Lentamente volvió a bajar la espada, mientras ella le miraba asombrada.

¿Te gustó? ―preguntó irónicamente mientras cogió las sábanas de la cama y las llevaba hacia la puerta.

Ella se limitó a mirarle, con la frente fruncida.

Con una mirada victoriosa, Rafe se fue a la otra habitación, abrió la puerta y entregó la sábana manchada al mayordomo de palacio que esperaba discretamente detrás de la puerta.

Dándose cuenta demasiado tarde de lo que estaba haciendo, Daniela corrió hacia él para detenerle.

¡Raffaele! ¡Detente!

Cerró rápidamente la puerta y la bloqueó con su cuerpo, cruzándose de brazos con una sonrisa irónica en la cara.

Ella le miró aturdida.

¡Eres un orgulloso y un necio! ¿Qué es lo que has hecho?

―Ahora no habrá anulación, amor mío. ¿Creías que iba a dejar que te rieras de mí ante toda Ascensión? Ahora no tienes escapatoria, querida. Todos sabrán que te he desvirgado, por lo que propongo que volvamos a la cama y continuemos con lo que habíamos empezado.

Ella ahogó un grito de asombro.

¡Eres un sinvergüenza arrogante y sin escrúpulos! ¡Se­rías capaz de hacerte daño a ti mismo por vengarte de tu ene­migo!

Él arqueó una ceja.

Sin poder creérselo, sacudió la cabeza con desesperación.

—Eres un crío.

—Es cierto que tengo un encanto infantil ―replicó, satisfe­cho al ver que había conseguido exasperarla tanto como ella a él.

Dani entornó los ojos.

—Esa prueba tuya no significa nada. Cualquier doctor po­dría probar que sigo siendo casta y pura cuando tus padres re­gresen, y la boda puede todavía anularse. ¡No pienso ceder! Si me quieres, tendrás que forzarme... y sé muy bien que no lo harás.

No, no lo haría.

Molesto por el giro que había dado la situación aunque sin dejar de sonreír, Rafe consideró con cuidado su próximo movi­miento. Al parecer, sólo le quedaba una alternativa.

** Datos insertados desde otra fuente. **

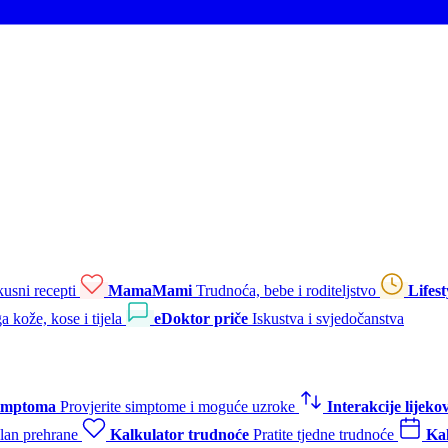
kusni recepti
MamaMami
Trudnoća, bebe i roditeljstvo
Lifest
a kože, kose i tijela
eDoktor priče
Iskustva i svjedočanstva
simptoma
Provjerite simptome i moguće uzroke
Interakcije lijeko
plan prehrane
Kalkulator trudnoće
Pratite tjedne trudnoće
Kal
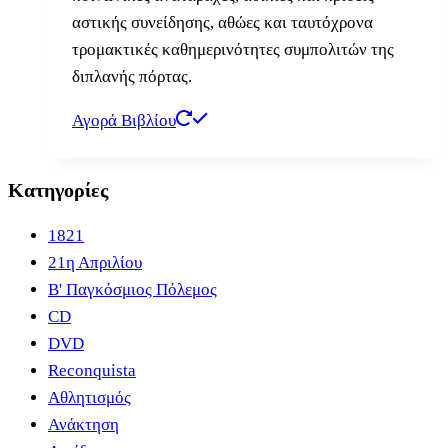
αστικής συνείδησης, αθώες και ταυτόχρονα
τρομακτικές καθημερινότητες συμπολιτών της
διπλανής πόρτας.
Αγορά Βιβλίου
Κατηγορίες
1821
21η Απριλίου
B' Παγκόσμιος Πόλεμος
CD
DVD
Reconquista
Αθλητισμός
Ανάκτηση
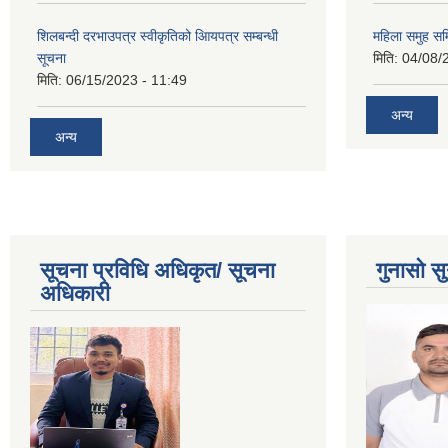
शिलबन्दी दरभाउपत्र स्वीकृतिको आियपत्र सम्बन्धी
महिला समुह सम
सूचना
मिति:
04/08/
मिति:
06/15/2023 - 11:49
अन्य
अन्य
सूचना प्रविधि अधिकृत/ सूचना
गुनासो सु
अधिकारी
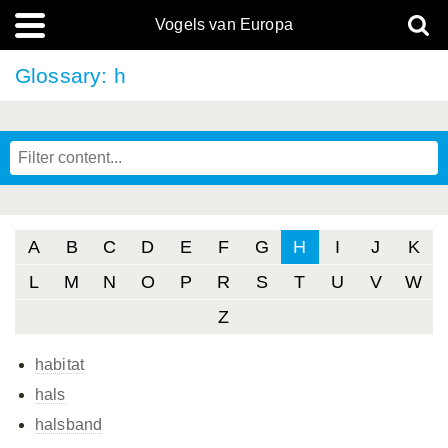
Vogels van Europa
Glossary: h
A
B
C
D
E
F
G
H
I
J
K
L
M
N
O
P
R
S
T
U
V
W
Z
habitat
hals
halsband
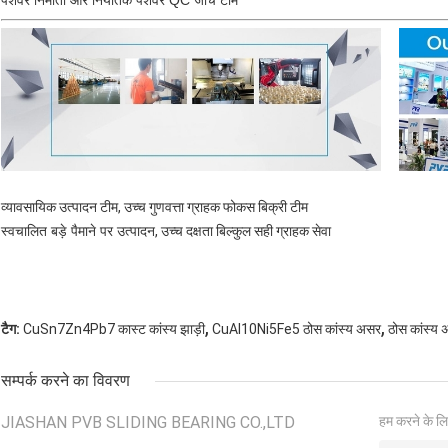
पेशेवर निर्माता और निर्यातक पेशेवर QC जाँच टीम
व्यावसायिक उत्पादन टीम, उच्च गुणवत्ता ग्राहक फोकस बिक्री टीम
स्वचालित बड़े पैमाने पर उत्पादन
, उच्च दक्षता बिल्कुल सही ग्राहक सेवा
,
,
टैग:
CuSn7Zn4Pb7 कास्ट कांस्य झाड़ी
CuAl10Ni5Fe5 ठोस कांस्य असर
ठोस कांस्
सम्पर्क करने का विवरण
JIASHAN PVB SLIDING BEARING CO.,LTD
हम करने के लि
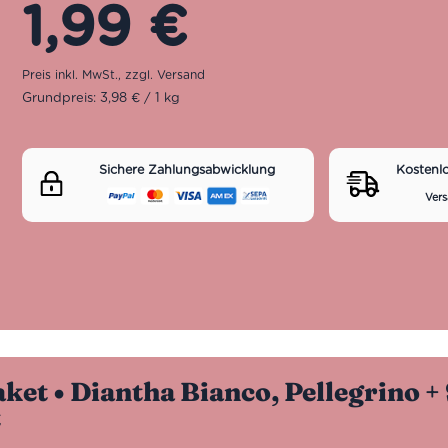
1,99
€
Grundpreis: 3,98 € / 1 kg
Sichere Zahlungsabwicklung
Kostenl
Vers
ket • Diantha Bianco, Pellegrino + 
t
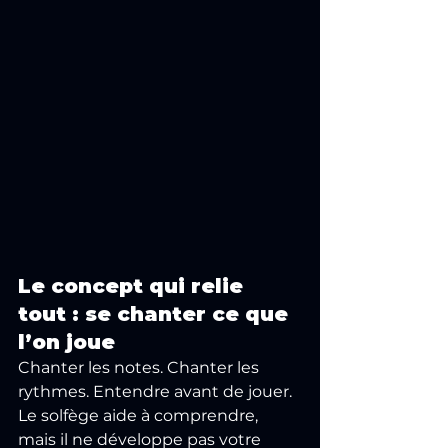
Le concept qui relie 
tout : se chanter ce que 
l’on joue
Chanter les notes. Chanter les 
rythmes. Entendre avant de jouer. 
Le solfège aide à comprendre, 
mais il ne développe pas votre 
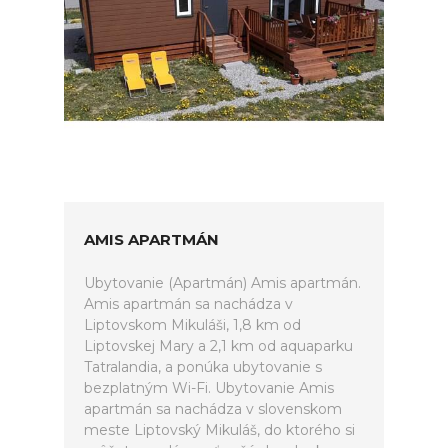
AMIS APARTMÁN
Ubytovanie (Apartmán) Amis apartmán.
Amis apartmán sa nachádza v
Liptovskom Mikuláši, 1,8 km od
Liptovskej Mary a 2,1 km od aquaparku
Tatralandia, a ponúka ubytovanie s
bezplatným Wi-Fi. Ubytovanie Amis
apartmán sa nachádza v slovenskom
meste Liptovský Mikuláš, do ktorého si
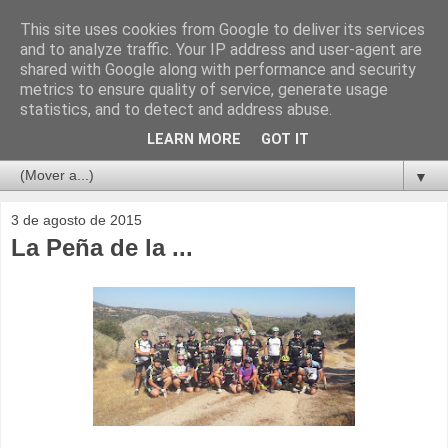
This site uses cookies from Google to deliver its services
and to analyze traffic. Your IP address and user-agent are
shared with Google along with performance and security
metrics to ensure quality of service, generate usage
statistics, and to detect and address abuse.
LEARN MORE
GOT IT
▼
3 de agosto de 2015
La Peña de la ...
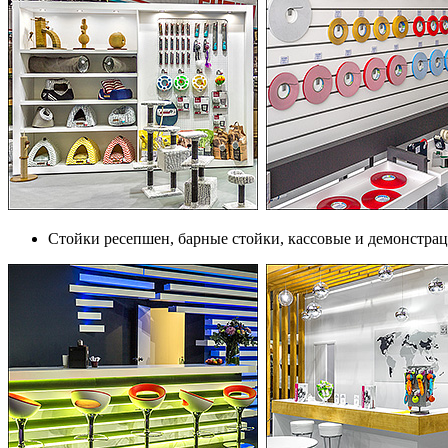
Стойки ресепшен, барные стойки, кассовые и демонстра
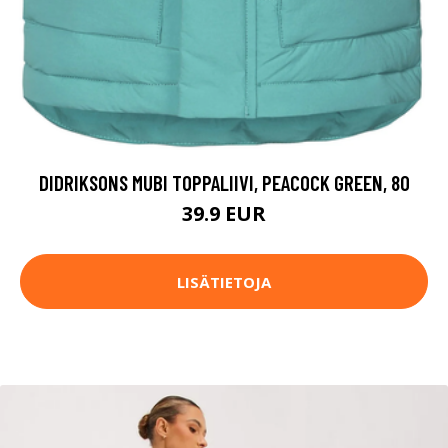
DIDRIKSONS MUBI TOPPALIIVI, PEACOCK GREEN, 80
39.9 EUR
LISÄTIETOJA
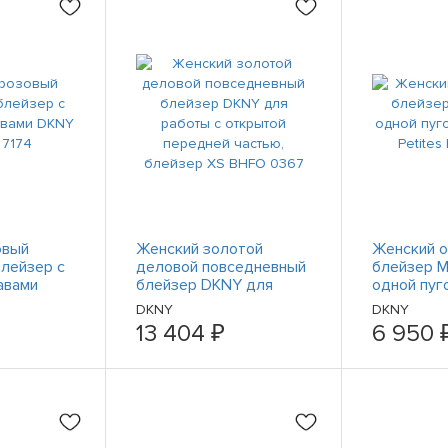
овый
Женский золотой
Женский 
лейзер с
деловой повседневный
блейзер M
авами
блейзер DKNY для
одной пуг
 7174
работы с открытой
DKNY, Pet
DKNY
DKNY
передней частью,
7686
13 404 ₽
6 950 
блейзер XS BHFO 0367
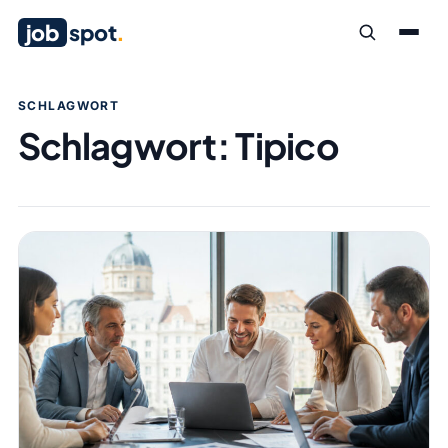
job
spot
.
SCHLAGWORT
Schlagwort:
Tipico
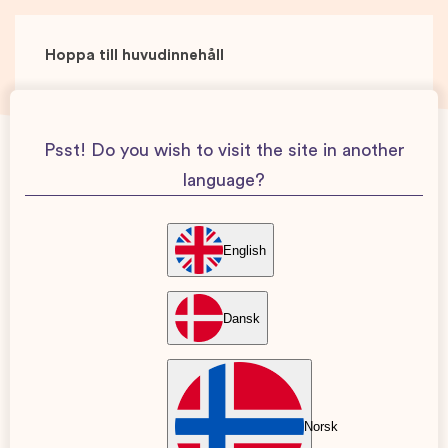
Hoppa till huvudinnehåll
Psst! Do you wish to visit the site in another
language?
English
Dansk
BARN
Guide: Alvedon för barn – produkterna som
passar
Sponsrat av Alvedon Behovet av att behandla tillfällig
Norsk
feber eller smärta uppstår ofta både snabbt och oväntat i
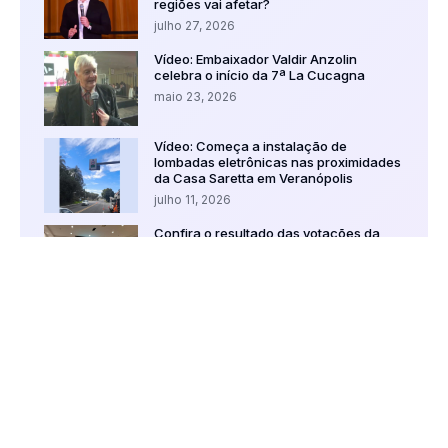
regiões vai afetar?
julho 27, 2026
Vídeo: Embaixador Valdir Anzolin
celebra o início da 7ª La Cucagna
maio 23, 2026
Vídeo: Começa a instalação de
lombadas eletrônicas nas proximidades
da Casa Saretta em Veranópolis
julho 11, 2026
Confira o resultado das votações da
Câmara de Vereadores de Veranópolis
junho 18, 2026
CATEGORIAS EM DESTAQUE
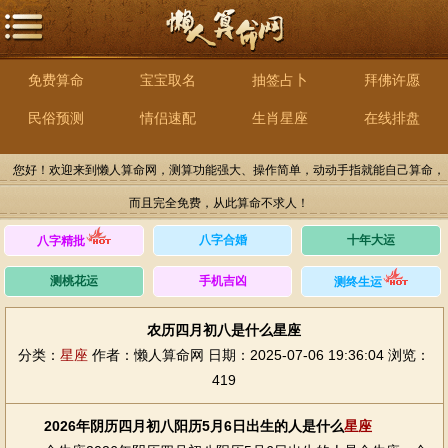
免费算命
宝宝取名
抽签占卜
拜佛许愿
民俗预测
情侣速配
生肖星座
在线排盘
您好！欢迎来到懒人算命网，测算功能强大、操作简单，动动手指就能自己算命，
而且完全免费，从此算命不求人！
八字合婚
十年大运
八字精批
测桃花运
手机吉凶
测终生运
农历四月初八是什么星座
分类：
星座
作者：懒人算命网
日期：2025-07-06 19:36:04
浏览：
419
2026年阴历四月初八阳历5月6日出生的人是什么
星座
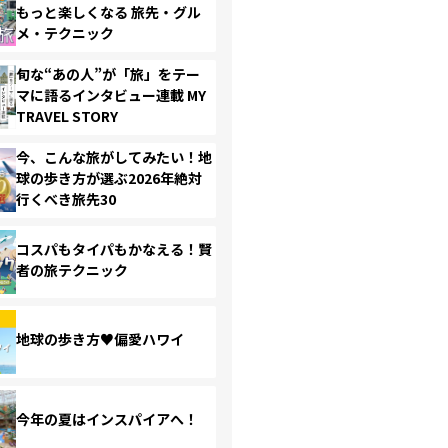
もっと楽しくなる 旅先・グル
メ・テクニック
旬な“あの人”が「旅」をテー
マに語るインタビュー連載 MY
TRAVEL STORY
今、こんな旅がしてみたい！地
球の歩き方が選ぶ2026年絶対
行くべき旅先30
コスパもタイパもかなえる！賢
者の旅テクニック
地球の歩き方♥偏愛ハワイ
今年の夏はインスパイアへ！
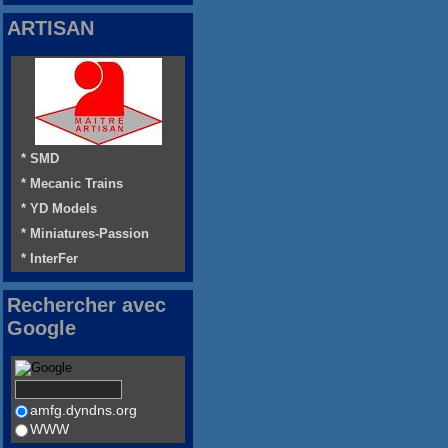
ARTISAN
* SMD
* Mecanic Trains
* YD Models
* Miniatures-Passion
* InterFer
Rechercher avec
Google
amfg.dyndns.org
WWW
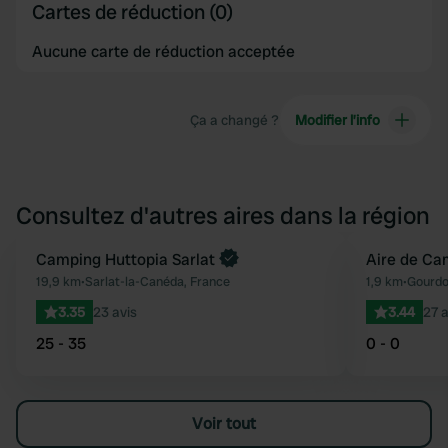
Cartes de réduction (0)
Aucune carte de réduction acceptée
Ça a changé ?
Modifier l’info
Consultez d'autres aires dans la région
Reserve maintenant
Camping Huttopia Sarlat
Aire de Ca
Préféré
19,9 km
•
Sarlat-la-Canéda, France
1,9 km
•
Gourdo
3.35
23 avis
3.44
27 a
25 - 35
0 - 0
Voir tout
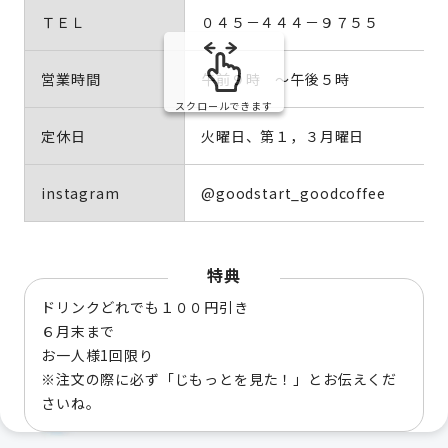
ＴＥＬ
０４５－４４４－９７５５
営業時間
午前９時 ～午後５時
スクロールできます
定休日
火曜日、第１，３月曜日
instagram
@goodstart_goodcoffee
特典
ドリンクどれでも１００円引き
６月末まで
お一人様1回限り
※注文の際に必ず「じもっとを見た！」とお伝えくだ
さいね。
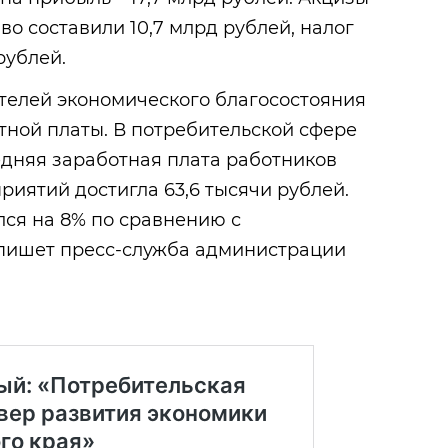
во составили 10,7 млрд рублей, налог
рублей.
телей экономического благосостояния
тной платы. В потребительской сфере
едняя заработная плата работников
риятий достигла 63,6 тысячи рублей.
лся на 8% по сравнению с
пишет пресс-служба администрации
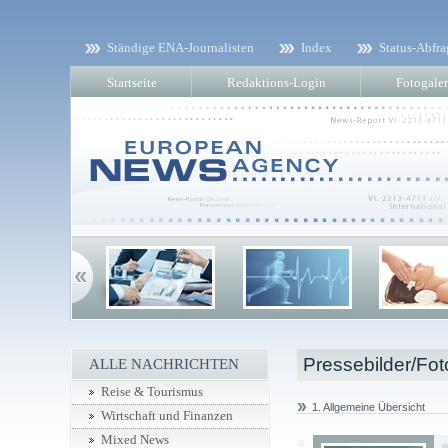
Ständige ENA-Journalisten
Index
Status-Abfra
Startseite
Redaktions-Login
Fotogaler
Pressebilder/Fot
ALLE NACHRICHTEN
Reise & Tourismus
1. Allgemeine Übersicht
Wirtschaft und Finanzen
Mixed News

Lentamente, caminó hacia ella, apartando con delicadeza la hoja de la espada.

Dani lo observaba, con unos ojos que se vieron grandes en la oscuridad, y dejó que se acercara, demasiado orgullosa para retroceder, supuso Rafe. Él le cogió la cara con dulzura entre sus manos y bajó su boca hacia la de ella, dándole un lento, ligero y seductor beso.